Death By Toilet Paper Book Review

Book Review, TBR

Goodreads Synopsis:

Fans of How to Survive Middle School will welcome the adventures of a contest-crazed seventh grader who uses his wits and way with words in hopes of winning a big cash prize to help his family avoid eviction.

Dear Royal-T Toilet Paper Company,

You guys make the best toilet paper. I realize that’s a weird thing for a seventh grader to say, but it’s true. I didn’t know how good I had it until the day it was replaced by scratchy (sand)paper.

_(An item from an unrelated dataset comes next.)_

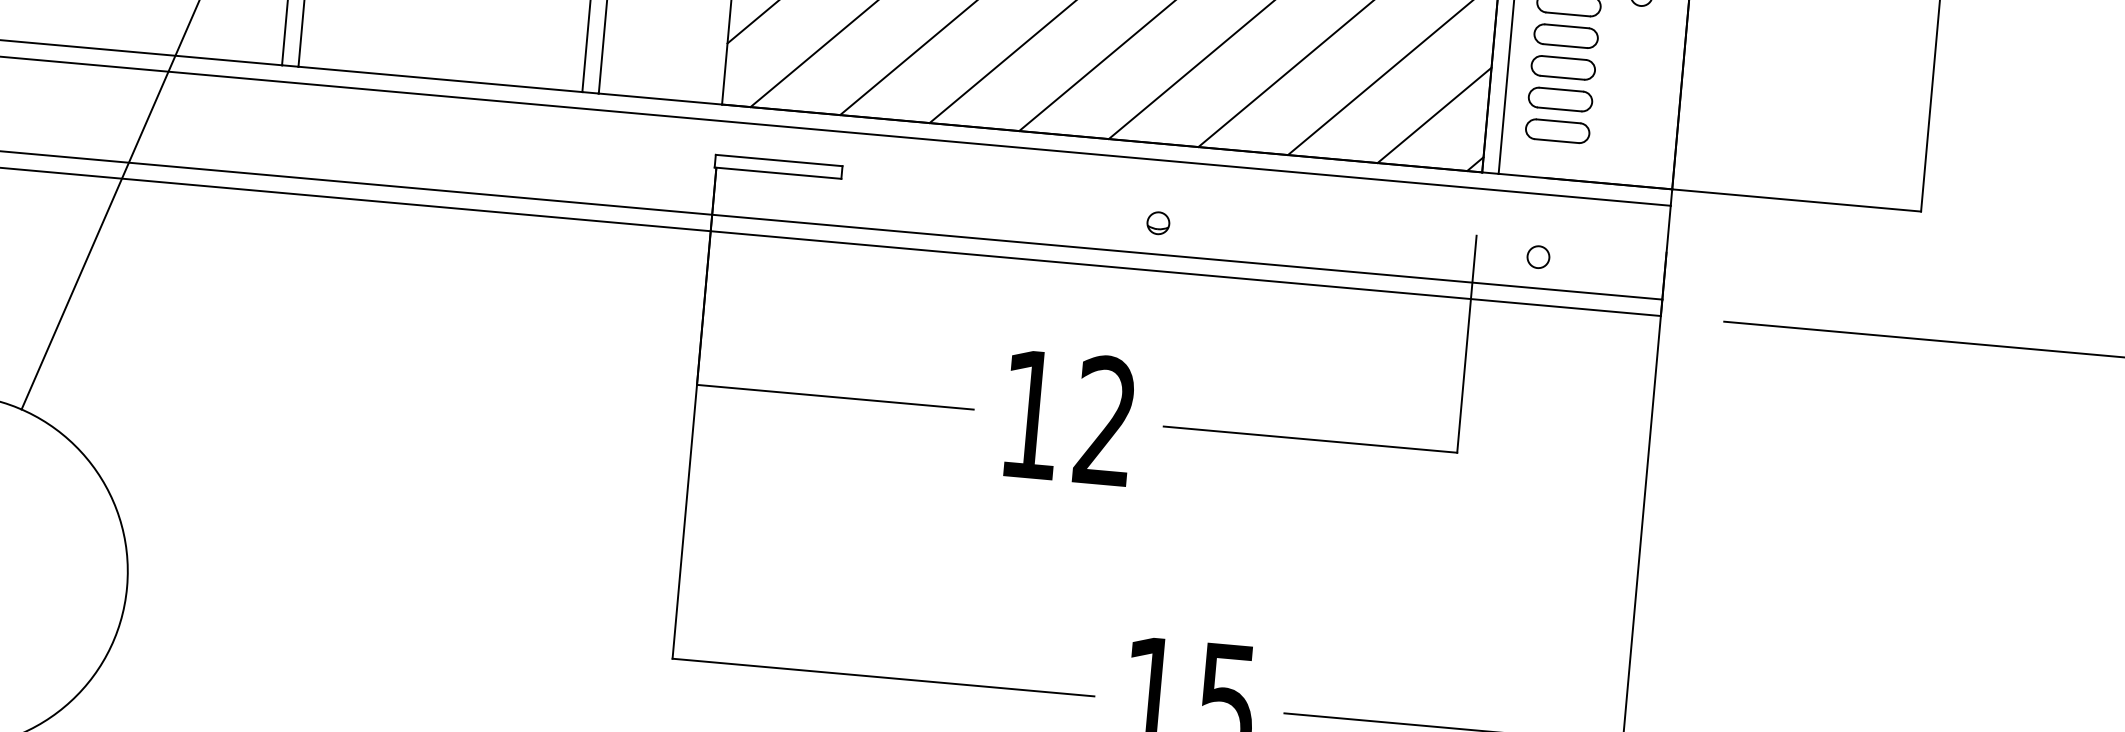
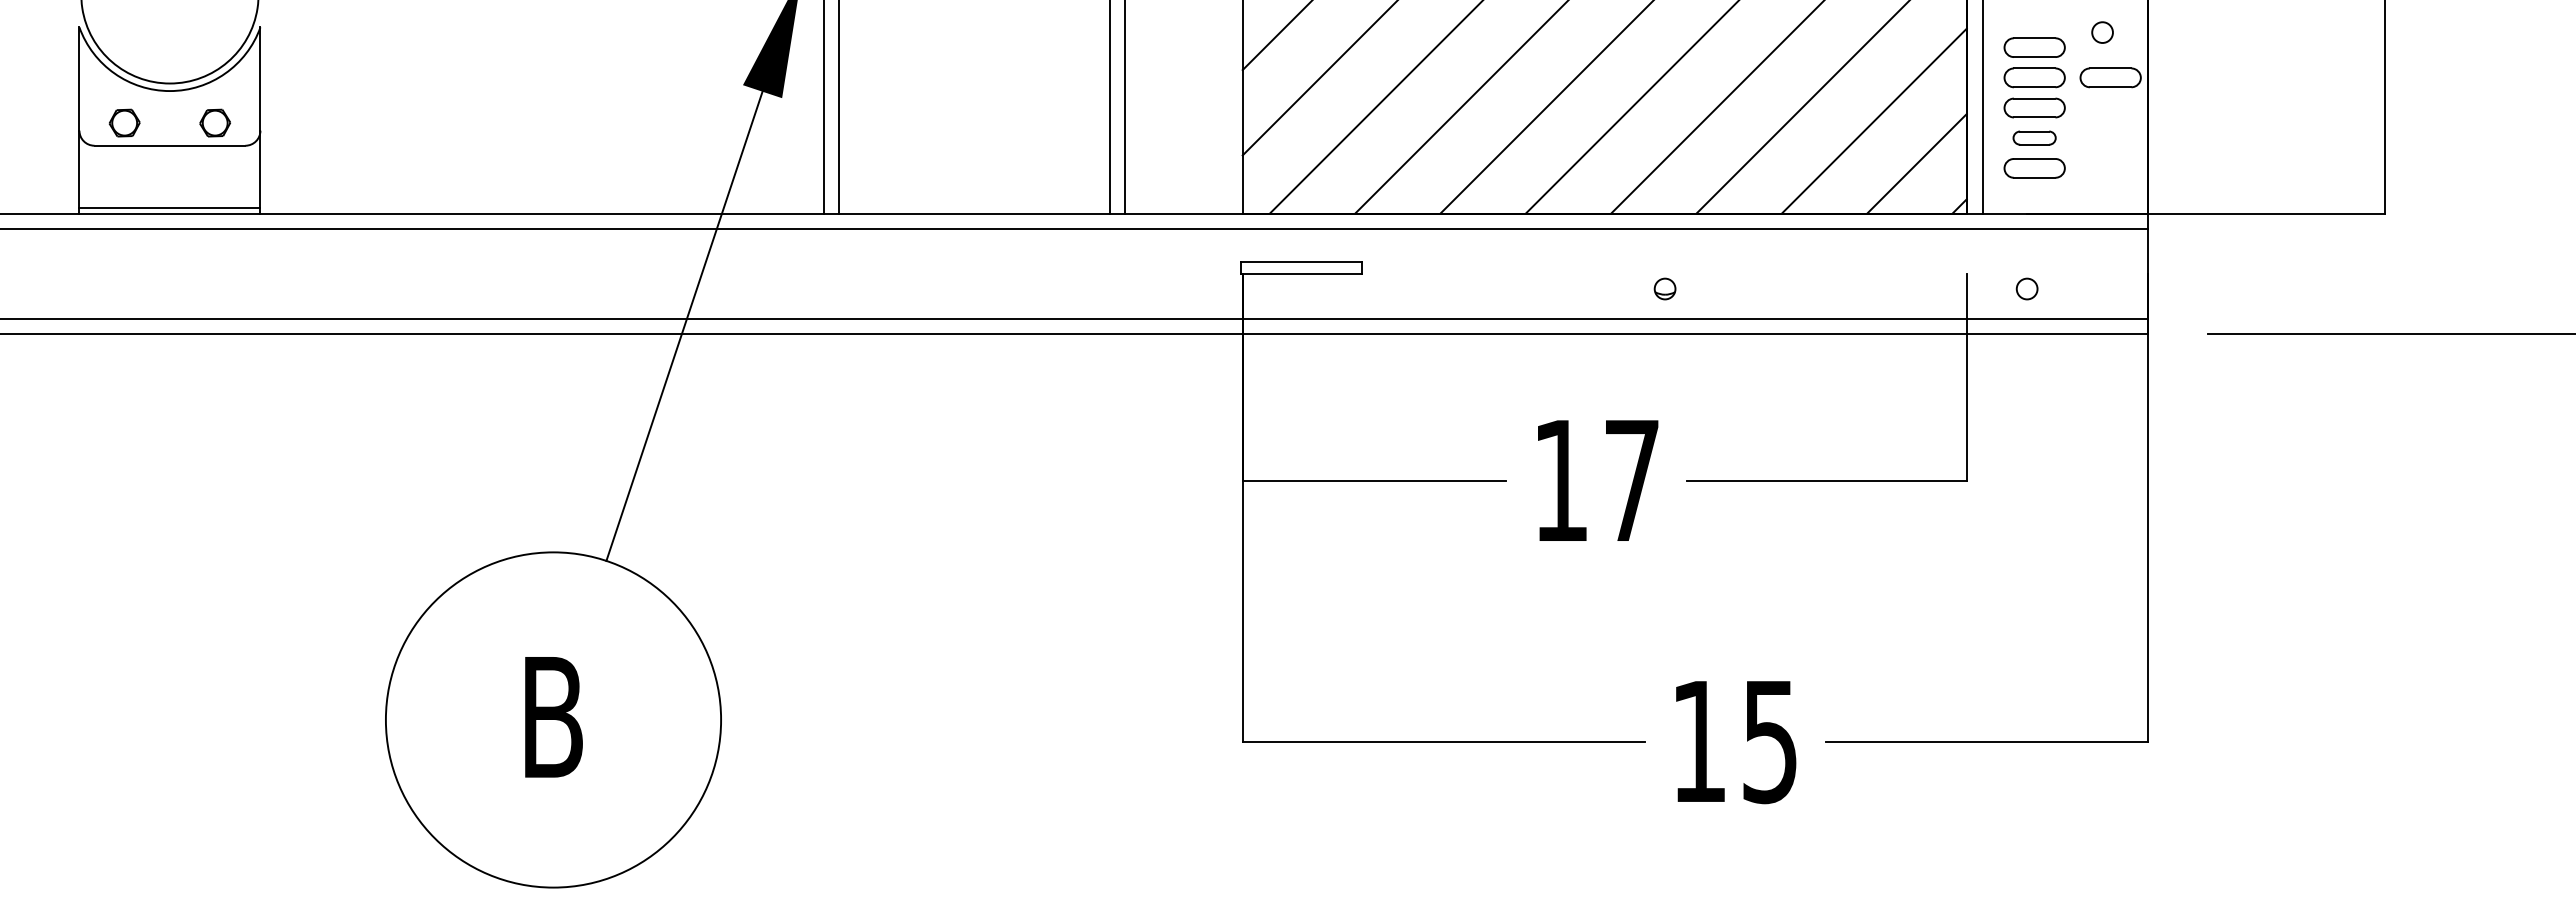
part: (1645, 42) -> (2110, 77), added
part: (1560, 98) -> (2034, 137), size x0.7
text: (1105, 420) -> (1631, 479), 12 -> 17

Good toilet paper was the first thing to go. . . .

Your friend,

Benjamin Epstein

Benjamin is about to lose a whole lot more than good toilet paper. But even with his flair for clever slogans, will he be able to win a cash prize large enough to keep a promise he made to his dad before he died?

My opinion.

Ok, so you may think “What kind of title is that?!”, and believe me, that’s exactly what I thought. I was on a reading slump after I finished The Book Jumper past sunday, and I was like “What the heck I’m going to read now that I have time?” So I started to “surf” on my kindle. I had no idea I owned this book, so when I saw the title I said “Did I really purchased that book?” And i did!

But guys, it is not what you think it is. Well, it is full about funny facts involving Toilet paper and Toilets in general, but the story goes farther than just to be a funny read. While reading this book I couldn’t help but to remember my Dad passing away last year, because Ben, our main character, had to deal with a lot of feelings and “responsabilities” too great for a kid of just twelve years old.

I loved this story because I’ve learned a lot about toilet papers, facts I didn’t know they existed XD! But seriously, this story is about getting recovered from a family tragedy, how to deal with the loss and the sequels it leaves. I think that’s what Donna Gephart wanted readers to understand while writing this book. I really loved it and recommend it to all of you.


“Besides, motels cost money, and last time I checked, you’re not Donald Trump.” “Of course I’m not Donald Trump,” Zeyde says. “He has hair.” (This was really funny).

“You don’t need to take care of me anymore, honey. I’m okay now. I can take care of myself. And take care of you”.